***** DATA FOR THIS TASK *****

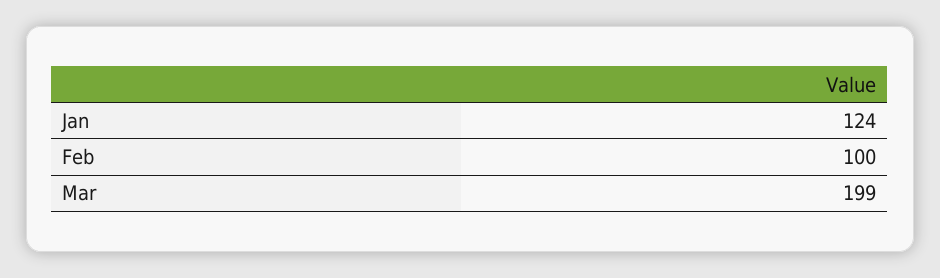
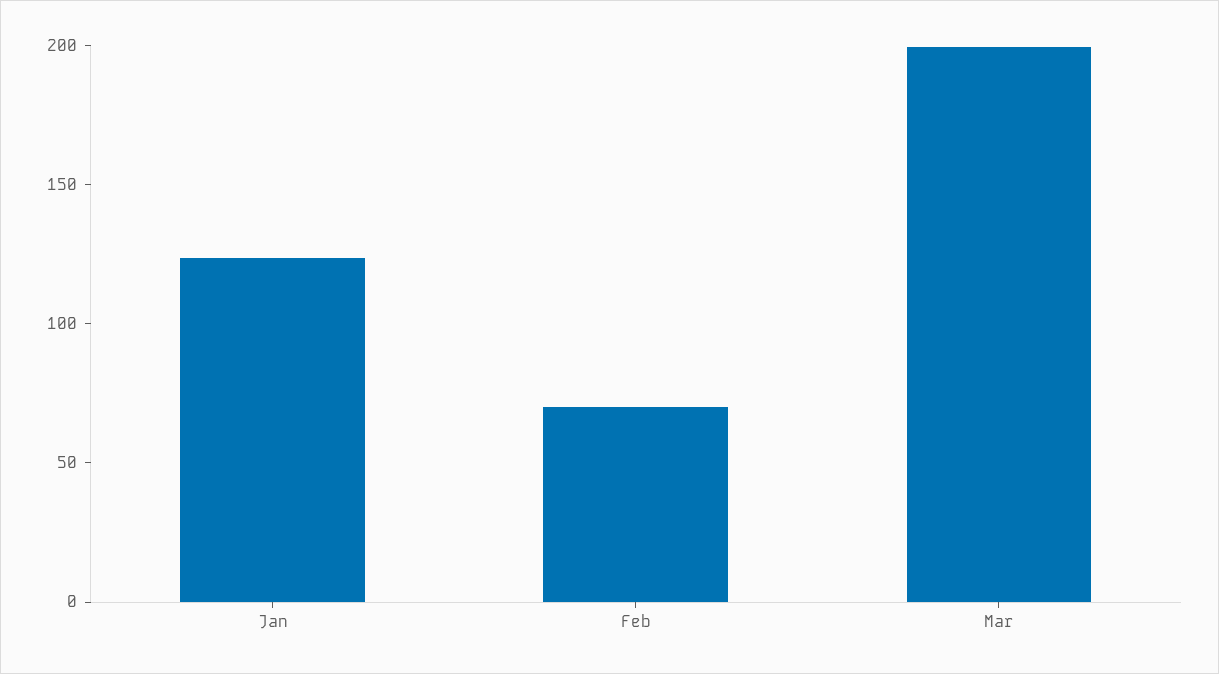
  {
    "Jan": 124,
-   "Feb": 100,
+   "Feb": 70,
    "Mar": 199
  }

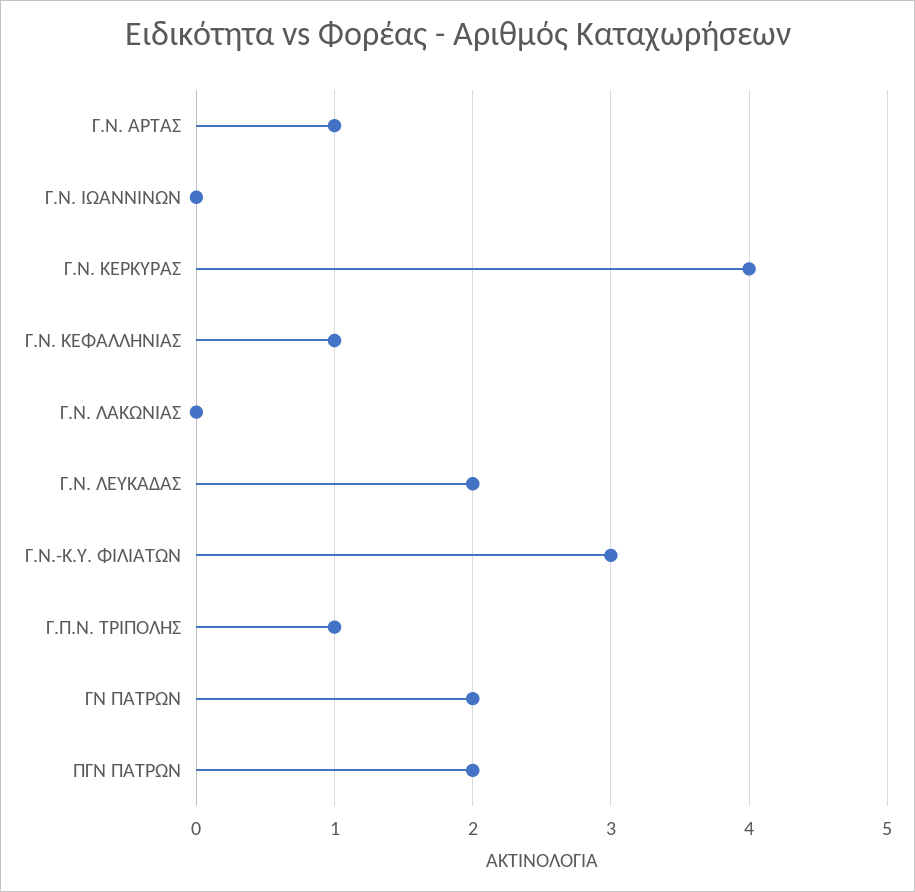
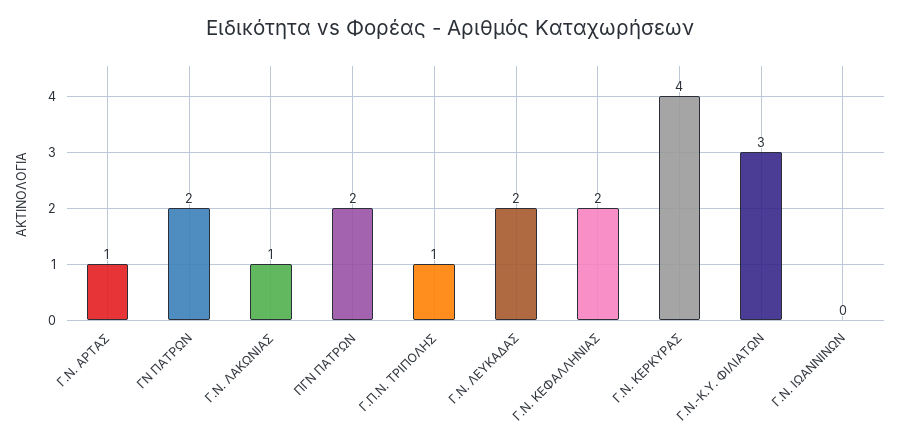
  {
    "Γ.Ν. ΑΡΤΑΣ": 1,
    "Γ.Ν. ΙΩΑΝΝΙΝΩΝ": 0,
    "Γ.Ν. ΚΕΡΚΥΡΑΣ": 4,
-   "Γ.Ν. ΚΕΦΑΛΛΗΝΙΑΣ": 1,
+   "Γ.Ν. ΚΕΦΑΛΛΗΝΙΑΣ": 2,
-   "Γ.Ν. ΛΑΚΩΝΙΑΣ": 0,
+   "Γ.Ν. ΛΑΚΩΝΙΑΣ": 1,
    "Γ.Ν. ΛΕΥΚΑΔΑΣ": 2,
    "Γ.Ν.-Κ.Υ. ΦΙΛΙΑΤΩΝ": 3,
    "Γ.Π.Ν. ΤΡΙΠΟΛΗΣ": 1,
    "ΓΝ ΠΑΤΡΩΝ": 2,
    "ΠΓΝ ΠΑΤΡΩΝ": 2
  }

*****
***** DATA FOR THIS TASK *****

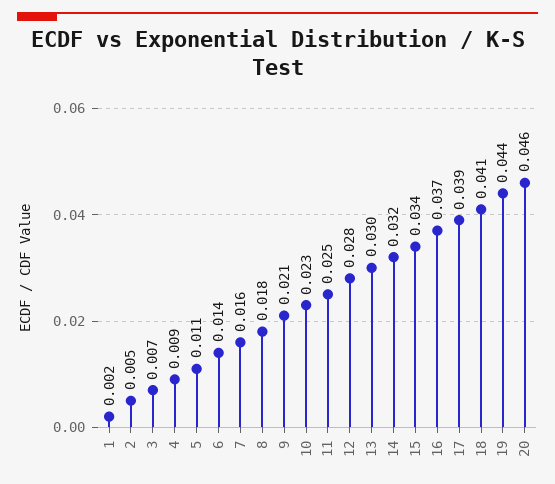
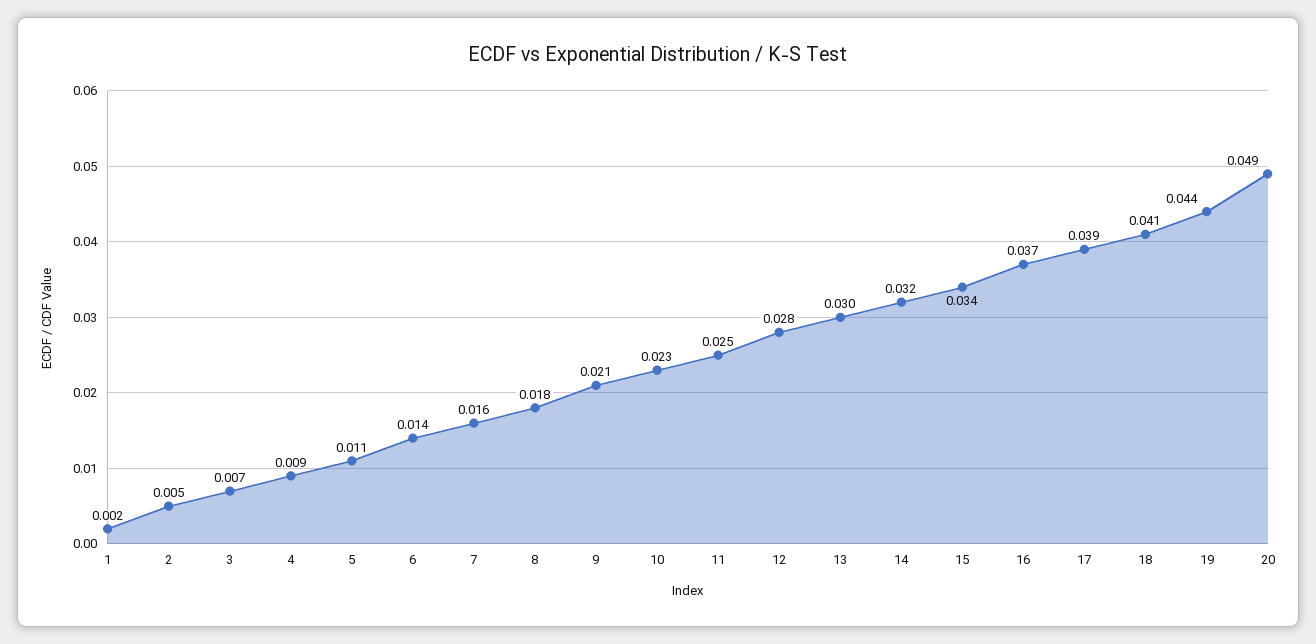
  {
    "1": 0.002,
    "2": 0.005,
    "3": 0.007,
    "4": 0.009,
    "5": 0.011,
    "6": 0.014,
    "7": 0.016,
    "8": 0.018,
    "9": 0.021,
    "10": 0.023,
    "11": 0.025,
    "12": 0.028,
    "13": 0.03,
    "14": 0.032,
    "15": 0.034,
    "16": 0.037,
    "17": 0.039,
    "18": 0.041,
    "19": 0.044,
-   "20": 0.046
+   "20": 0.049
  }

*****
***** DATA FOR THIS TASK *****

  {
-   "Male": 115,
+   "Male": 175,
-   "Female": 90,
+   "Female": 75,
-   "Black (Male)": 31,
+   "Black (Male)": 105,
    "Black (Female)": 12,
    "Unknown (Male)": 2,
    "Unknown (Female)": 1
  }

*****

• THE PROBLEM: Copy out all lines above holding "Black".

• FINAL ANSWER:
-   "Black (Male)": 31,
+   "Black (Male)": 105,
    "Black (Female)": 12,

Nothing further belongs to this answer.